Recorded data
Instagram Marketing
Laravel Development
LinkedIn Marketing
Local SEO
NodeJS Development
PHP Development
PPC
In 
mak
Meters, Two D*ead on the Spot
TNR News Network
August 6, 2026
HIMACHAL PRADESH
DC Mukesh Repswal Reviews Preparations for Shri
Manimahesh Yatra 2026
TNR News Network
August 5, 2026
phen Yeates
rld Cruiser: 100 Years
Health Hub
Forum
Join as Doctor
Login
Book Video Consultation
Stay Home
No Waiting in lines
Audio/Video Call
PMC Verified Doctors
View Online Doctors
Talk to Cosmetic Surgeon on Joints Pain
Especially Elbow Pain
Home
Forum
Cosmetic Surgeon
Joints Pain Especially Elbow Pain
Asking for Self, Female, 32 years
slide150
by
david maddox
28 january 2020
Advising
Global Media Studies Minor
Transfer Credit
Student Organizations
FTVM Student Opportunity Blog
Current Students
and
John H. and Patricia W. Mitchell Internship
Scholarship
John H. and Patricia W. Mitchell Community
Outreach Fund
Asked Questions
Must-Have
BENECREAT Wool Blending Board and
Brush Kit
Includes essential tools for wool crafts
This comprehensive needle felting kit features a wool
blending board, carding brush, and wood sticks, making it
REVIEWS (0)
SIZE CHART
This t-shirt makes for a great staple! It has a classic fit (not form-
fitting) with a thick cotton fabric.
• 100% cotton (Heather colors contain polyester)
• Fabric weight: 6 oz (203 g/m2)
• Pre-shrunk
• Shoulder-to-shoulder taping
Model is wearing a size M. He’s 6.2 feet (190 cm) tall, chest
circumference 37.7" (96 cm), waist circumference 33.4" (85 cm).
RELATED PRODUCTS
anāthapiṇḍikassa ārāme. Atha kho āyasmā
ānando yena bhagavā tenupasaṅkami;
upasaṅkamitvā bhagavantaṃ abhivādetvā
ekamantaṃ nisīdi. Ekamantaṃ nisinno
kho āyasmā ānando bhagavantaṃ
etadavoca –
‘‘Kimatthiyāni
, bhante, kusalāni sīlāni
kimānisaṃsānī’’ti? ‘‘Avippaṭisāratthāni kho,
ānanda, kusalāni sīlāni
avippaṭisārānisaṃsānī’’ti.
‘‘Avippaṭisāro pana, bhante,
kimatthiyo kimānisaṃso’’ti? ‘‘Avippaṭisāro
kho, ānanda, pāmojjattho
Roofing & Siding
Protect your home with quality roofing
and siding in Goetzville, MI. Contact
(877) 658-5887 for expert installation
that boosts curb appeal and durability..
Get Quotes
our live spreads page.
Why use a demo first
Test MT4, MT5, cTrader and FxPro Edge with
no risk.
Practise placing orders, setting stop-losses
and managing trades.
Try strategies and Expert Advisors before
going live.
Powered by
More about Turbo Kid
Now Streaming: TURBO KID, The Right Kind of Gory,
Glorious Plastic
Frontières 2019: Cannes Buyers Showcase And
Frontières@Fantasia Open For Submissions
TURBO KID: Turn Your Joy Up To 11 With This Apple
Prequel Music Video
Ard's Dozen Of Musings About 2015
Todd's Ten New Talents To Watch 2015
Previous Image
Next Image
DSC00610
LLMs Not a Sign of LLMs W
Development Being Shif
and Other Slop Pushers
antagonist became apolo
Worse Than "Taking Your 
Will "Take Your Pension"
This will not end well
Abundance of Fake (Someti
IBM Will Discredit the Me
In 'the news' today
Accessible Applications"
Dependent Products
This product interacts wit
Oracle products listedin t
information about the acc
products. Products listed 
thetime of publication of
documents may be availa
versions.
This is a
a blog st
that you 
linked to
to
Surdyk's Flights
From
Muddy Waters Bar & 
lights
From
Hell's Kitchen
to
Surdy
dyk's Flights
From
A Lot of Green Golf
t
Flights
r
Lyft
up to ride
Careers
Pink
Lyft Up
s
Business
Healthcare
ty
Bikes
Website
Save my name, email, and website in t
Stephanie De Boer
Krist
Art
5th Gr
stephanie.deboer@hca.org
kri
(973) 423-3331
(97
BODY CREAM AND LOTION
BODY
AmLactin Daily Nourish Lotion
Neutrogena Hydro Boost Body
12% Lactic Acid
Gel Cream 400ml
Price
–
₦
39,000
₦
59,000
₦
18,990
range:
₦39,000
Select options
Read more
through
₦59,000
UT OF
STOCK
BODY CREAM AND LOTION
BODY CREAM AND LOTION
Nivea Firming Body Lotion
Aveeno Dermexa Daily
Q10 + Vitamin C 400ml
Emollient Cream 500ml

# WHAT IS BEING ASKED:
Arrange every line of text from all the items above as a JSON list of strings, one string per line, leaving out blank lines.

# EXERCISE OUTPUT:
[
  "Instagram Marketing",
  "Laravel Development",
  "LinkedIn Marketing",
  "Local SEO",
  "NodeJS Development",
  "PHP Development",
  "PPC",
  "In ",
  "mak",
  "Meters, Two D*ead on the Spot",
  "TNR News Network",
  "August 6, 2026",
  "HIMACHAL PRADESH",
  "DC Mukesh Repswal Reviews Preparations for Shri",
  "Manimahesh Yatra 2026",
  "TNR News Network",
  "August 5, 2026",
  "phen Yeates",
  "rld Cruiser: 100 Years",
  "Health Hub",
  "Forum",
  "Join as Doctor",
  "Login",
  "Book Video Consultation",
  "Stay Home",
  "No Waiting in lines",
  "Audio/Video Call",
  "PMC Verified Doctors",
  "View Online Doctors",
  "Talk to Cosmetic Surgeon on Joints Pain",
  "Especially Elbow Pain",
  "Home",
  "Forum",
  "Cosmetic Surgeon",
  "Joints Pain Especially Elbow Pain",
  "Asking for Self, Female, 32 years",
  "slide150",
  "by",
  "david maddox",
  "28 january 2020",
  "Advising",
  "Global Media Studies Minor",
  "Transfer Credit",
  "Student Organizations",
  "FTVM Student Opportunity Blog",
  "Current Students",
  "and",
  "John H. and Patricia W. Mitchell Internship",
  "Scholarship",
  "John H. and Patricia W. Mitchell Community",
  "Outreach Fund",
  "Asked Questions",
  "Must-Have",
  "BENECREAT Wool Blending Board and",
  "Brush Kit",
  "Includes essential tools for wool crafts",
  "This comprehensive needle felting kit features a wool",
  "blending board, carding brush, and wood sticks, making it",
  "REVIEWS (0)",
  "SIZE CHART",
  "This t-shirt makes for a great staple! It has a classic fit (not form-",
  "fitting) with a thick cotton fabric.",
  "• 100% cotton (Heather colors contain polyester)",
  "• Fabric weight: 6 oz (203 g/m2)",
  "• Pre-shrunk",
  "• Shoulder-to-shoulder taping",
  "Model is wearing a size M. He’s 6.2 feet (190 cm) tall, chest",
  "circumference 37.7\" (96 cm), waist circumference 33.4\" (85 cm).",
  "RELATED PRODUCTS",
  "anāthapiṇḍikassa ārāme. Atha kho āyasmā",
  "ānando yena bhagavā tenupasaṅkami;",
  "upasaṅkamitvā bhagavantaṃ abhivādetvā",
  "ekamantaṃ nisīdi. Ekamantaṃ nisinno",
  "kho āyasmā ānando bhagavantaṃ",
  "etadavoca –",
  "‘‘Kimatthiyāni",
  ", bhante, kusalāni sīlāni",
  "kimānisaṃsānī’’ti? ‘‘Avippaṭisāratthāni kho,",
  "ānanda, kusalāni sīlāni",
  "avippaṭisārānisaṃsānī’’ti.",
  "‘‘Avippaṭisāro pana, bhante,",
  "kimatthiyo kimānisaṃso’’ti? ‘‘Avippaṭisāro",
  "kho, ānanda, pāmojjattho",
  "Roofing & Siding",
  "Protect your home with quality roofing",
  "and siding in Goetzville, MI. Contact",
  "(877) 658-5887 for expert installation",
  "that boosts curb appeal and durability..",
  "Get Quotes",
  "our live spreads page.",
  "Why use a demo first",
  "Test MT4, MT5, cTrader and FxPro Edge with",
  "no risk.",
  "Practise placing orders, setting stop-losses",
  "and managing trades.",
  "Try strategies and Expert Advisors before",
  "going live.",
  "Powered by",
  "More about Turbo Kid",
  "Now Streaming: TURBO KID, The Right Kind of Gory,",
  "Glorious Plastic",
  "Frontières 2019: Cannes Buyers Showcase And",
  "Frontières@Fantasia Open For Submissions",
  "TURBO KID: Turn Your Joy Up To 11 With This Apple",
  "Prequel Music Video",
  "Ard's Dozen Of Musings About 2015",
  "Todd's Ten New Talents To Watch 2015",
  "Previous Image",
  "Next Image",
  "DSC00610",
  "LLMs Not a Sign of LLMs W",
  "Development Being Shif",
  "and Other Slop Pushers",
  "antagonist became apolo",
  "Worse Than \"Taking Your ",
  "Will \"Take Your Pension\"",
  "This will not end well",
  "Abundance of Fake (Someti",
  "IBM Will Discredit the Me",
  "In 'the news' today",
  "Accessible Applications\"",
  "Dependent Products",
  "This product interacts wit",
  "Oracle products listedin t",
  "information about the acc",
  "products. Products listed ",
  "thetime of publication of",
  "documents may be availa",
  "versions.",
  "This is a",
  "a blog st",
  "that you ",
  "linked to",
  "to",
  "Surdyk's Flights",
  "From",
  "Muddy Waters Bar & ",
  "lights",
  "From",
  "Hell's Kitchen",
  "to",
  "Surdy",
  "dyk's Flights",
  "From",
  "A Lot of Green Golf",
  "t",
  "Flights",
  "r",
  "Lyft",
  "up to ride",
  "Careers",
  "Pink",
  "Lyft Up",
  "s",
  "Business",
  "Healthcare",
  "ty",
  "Bikes",
  "Website",
  "Save my name, email, and website in t",
  "Stephanie De Boer",
  "Krist",
  "Art",
  "5th Gr",
  "stephanie.deboer@hca.org",
  "kri",
  "(973) 423-3331",
  "(97",
  "BODY CREAM AND LOTION",
  "BODY",
  "AmLactin Daily Nourish Lotion",
  "Neutrogena Hydro Boost Body",
  "12% Lactic Acid",
  "Gel Cream 400ml",
  "Price",
  "–",
  "₦",
  "39,000",
  "₦",
  "59,000",
  "₦",
  "18,990",
  "range:",
  "₦39,000",
  "Select options",
  "Read more",
  "through",
  "₦59,000",
  "UT OF",
  "STOCK",
  "BODY CREAM AND LOTION",
  "BODY CREAM AND LOTION",
  "Nivea Firming Body Lotion",
  "Aveeno Dermexa Daily",
  "Q10 + Vitamin C 400ml",
  "Emollient Cream 500ml"
]